Everything is Political
Until recently, I would never have considered myself interested in politics, or indeed a “political” person. I would say that I don’t have opinions on any topic that I deemed to be political, that I hadn’t spent any time researching or considering said topics, and furthermore that I had no real desire to - it felt like a waste of time. I didn’t think I’d be able to make any kind of change, to not be able to move the needle even the smallest amount, and that it would be a frustrating and demoralising way to spend my time.
Now (admittedly at a later juncture in my life than I’d care to admit), I’ve come to know and truly believe that everything is political. To describe myself as apolitical is of course a political statement - it is in favour of maintaining the status quo, across the board. It represented a total lack of understanding that I have the luxury of naivete - maintaining the status quo benefits me, but rather than admit that (and in the process have to take any kind of responsibility for it), I deliberately remained ignorant, sometimes taking a bizarre and misplaced pride in that.

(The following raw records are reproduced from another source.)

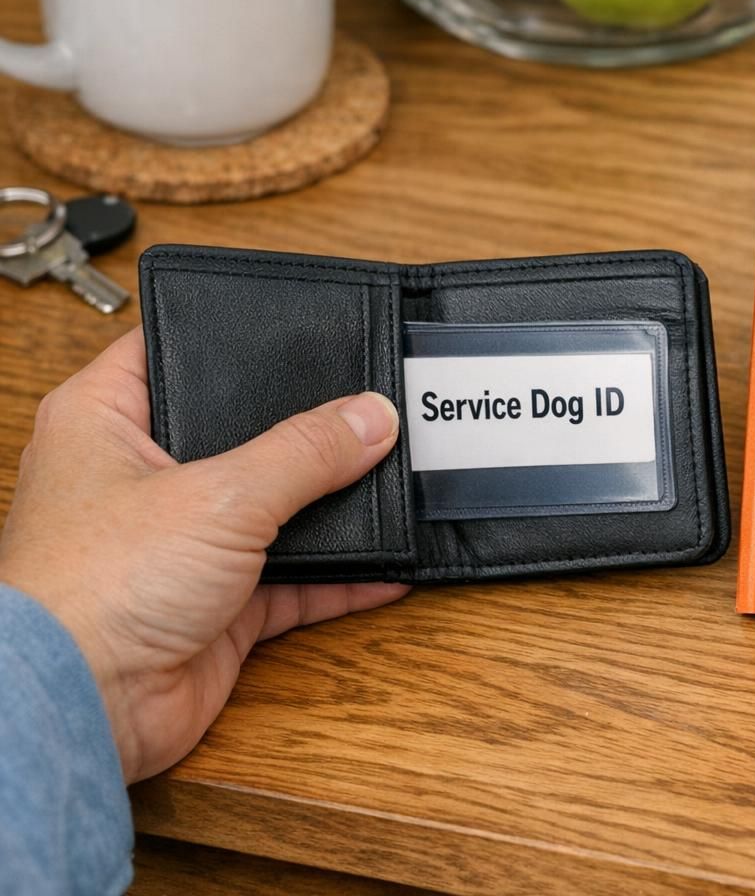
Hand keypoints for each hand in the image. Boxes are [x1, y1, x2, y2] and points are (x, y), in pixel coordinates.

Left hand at [0, 328, 408, 782]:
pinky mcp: (215, 604)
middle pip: (241, 432)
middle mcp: (140, 478)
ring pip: (274, 508)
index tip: (304, 326)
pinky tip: (388, 563)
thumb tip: (370, 417)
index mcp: (105, 420)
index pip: (172, 347)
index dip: (234, 334)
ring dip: (329, 505)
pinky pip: (295, 579)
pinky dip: (342, 576)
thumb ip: (305, 451)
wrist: (83, 707)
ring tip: (392, 476)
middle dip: (305, 428)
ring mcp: (180, 544)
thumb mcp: (220, 495)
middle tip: (368, 404)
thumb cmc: (91, 591)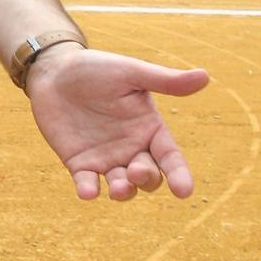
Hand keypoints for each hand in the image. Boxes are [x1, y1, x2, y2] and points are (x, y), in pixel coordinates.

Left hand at [26, 48, 208, 201]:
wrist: (54, 71)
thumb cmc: (97, 68)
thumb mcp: (131, 73)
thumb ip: (164, 81)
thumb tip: (205, 76)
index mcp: (149, 128)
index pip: (170, 157)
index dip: (179, 174)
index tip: (184, 191)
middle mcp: (132, 149)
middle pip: (148, 177)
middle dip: (146, 179)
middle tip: (137, 171)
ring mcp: (106, 159)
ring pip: (122, 186)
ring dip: (123, 191)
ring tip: (118, 188)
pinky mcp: (79, 164)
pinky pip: (87, 183)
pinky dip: (88, 190)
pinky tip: (88, 191)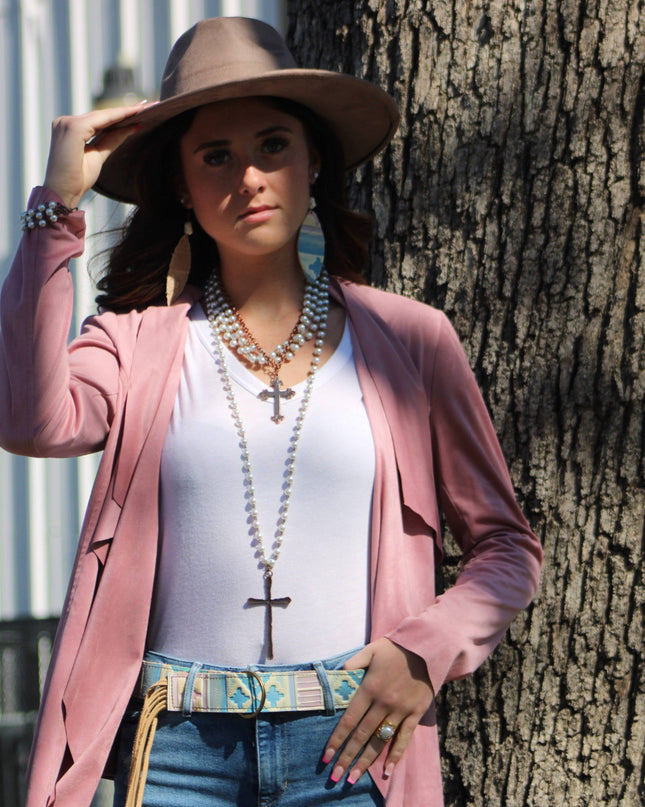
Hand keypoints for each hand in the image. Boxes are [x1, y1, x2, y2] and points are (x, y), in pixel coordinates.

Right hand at [43, 103, 149, 207]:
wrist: (63, 194)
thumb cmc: (77, 180)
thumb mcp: (98, 156)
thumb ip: (111, 140)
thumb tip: (131, 128)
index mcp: (69, 129)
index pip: (98, 120)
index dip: (119, 116)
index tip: (140, 110)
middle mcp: (65, 122)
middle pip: (101, 115)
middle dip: (125, 111)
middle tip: (148, 105)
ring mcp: (67, 123)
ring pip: (102, 115)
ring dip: (125, 112)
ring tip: (145, 108)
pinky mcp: (73, 128)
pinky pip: (101, 120)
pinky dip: (118, 117)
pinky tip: (134, 115)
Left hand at [323, 638, 434, 784]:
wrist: (427, 647)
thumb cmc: (395, 648)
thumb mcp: (370, 650)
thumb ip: (353, 663)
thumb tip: (336, 674)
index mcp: (370, 688)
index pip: (349, 719)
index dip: (337, 739)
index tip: (326, 756)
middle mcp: (384, 702)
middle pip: (362, 735)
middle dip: (346, 756)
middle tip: (335, 776)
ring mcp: (400, 710)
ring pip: (380, 741)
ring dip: (366, 761)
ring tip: (353, 777)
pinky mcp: (415, 713)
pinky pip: (404, 738)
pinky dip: (396, 756)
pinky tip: (386, 771)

“Not having an opinion” is political. Silence is political. This blog is political. I can’t operate as part of a society, as part of a community on levels both big and small, and try to distance myself from politics - I think a lot of people have learned that this year and I am certainly one of them. With this realisation though, the thing I said earlier - about not having spent any time researching or considering certain topics - takes on a lot more weight. I have some level of responsibility to do those things, not at the expense of living my life, not to the degree that I need to become an expert in anything, and perhaps most importantly not as a way of punishing myself, but there is some responsibility there nonetheless. One of the first things I want to think about it my own political illiteracy - the author is referring largely to politics in the sense of politicians and policies, but I think I’m politically illiterate in the broader sense of how my internal beliefs and values manifest externally and the effect they have on the people around me too. So that seems like where I’m going to start - get clearer on what those values are, and then work out what I can do to make sure my words and actions are better aligned with them.